» **TASK PROMPT**
Take each line of the records below that contains the string "Xiaomi" and copy it.
==== EXERCISE MATERIALS
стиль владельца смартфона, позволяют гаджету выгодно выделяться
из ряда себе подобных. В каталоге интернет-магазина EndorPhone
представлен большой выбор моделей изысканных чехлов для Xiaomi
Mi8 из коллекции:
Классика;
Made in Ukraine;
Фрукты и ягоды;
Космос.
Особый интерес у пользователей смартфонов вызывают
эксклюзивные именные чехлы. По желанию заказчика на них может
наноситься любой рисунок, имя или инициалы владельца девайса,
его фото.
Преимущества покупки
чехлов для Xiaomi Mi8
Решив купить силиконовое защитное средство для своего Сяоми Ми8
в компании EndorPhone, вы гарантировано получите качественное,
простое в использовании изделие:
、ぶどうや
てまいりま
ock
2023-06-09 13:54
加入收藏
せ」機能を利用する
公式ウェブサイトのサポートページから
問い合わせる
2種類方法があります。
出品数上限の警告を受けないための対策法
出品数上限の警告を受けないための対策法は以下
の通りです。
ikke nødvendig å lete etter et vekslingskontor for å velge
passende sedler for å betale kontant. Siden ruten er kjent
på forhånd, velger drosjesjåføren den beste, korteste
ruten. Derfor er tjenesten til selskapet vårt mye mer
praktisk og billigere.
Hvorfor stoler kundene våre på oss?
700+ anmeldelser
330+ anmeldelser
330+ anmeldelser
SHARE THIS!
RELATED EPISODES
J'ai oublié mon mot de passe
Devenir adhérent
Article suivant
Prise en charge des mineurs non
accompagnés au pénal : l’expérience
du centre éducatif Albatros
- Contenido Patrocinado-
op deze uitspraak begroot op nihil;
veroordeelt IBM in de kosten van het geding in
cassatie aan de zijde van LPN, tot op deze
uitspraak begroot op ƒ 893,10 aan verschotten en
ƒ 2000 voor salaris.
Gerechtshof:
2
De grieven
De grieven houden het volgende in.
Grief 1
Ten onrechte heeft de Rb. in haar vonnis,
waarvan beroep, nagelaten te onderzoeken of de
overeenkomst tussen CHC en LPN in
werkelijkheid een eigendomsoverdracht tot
========
» **REPLY**
представлен большой выбор моделей изысканных чехлов для Xiaomi
чехлов для Xiaomi Mi8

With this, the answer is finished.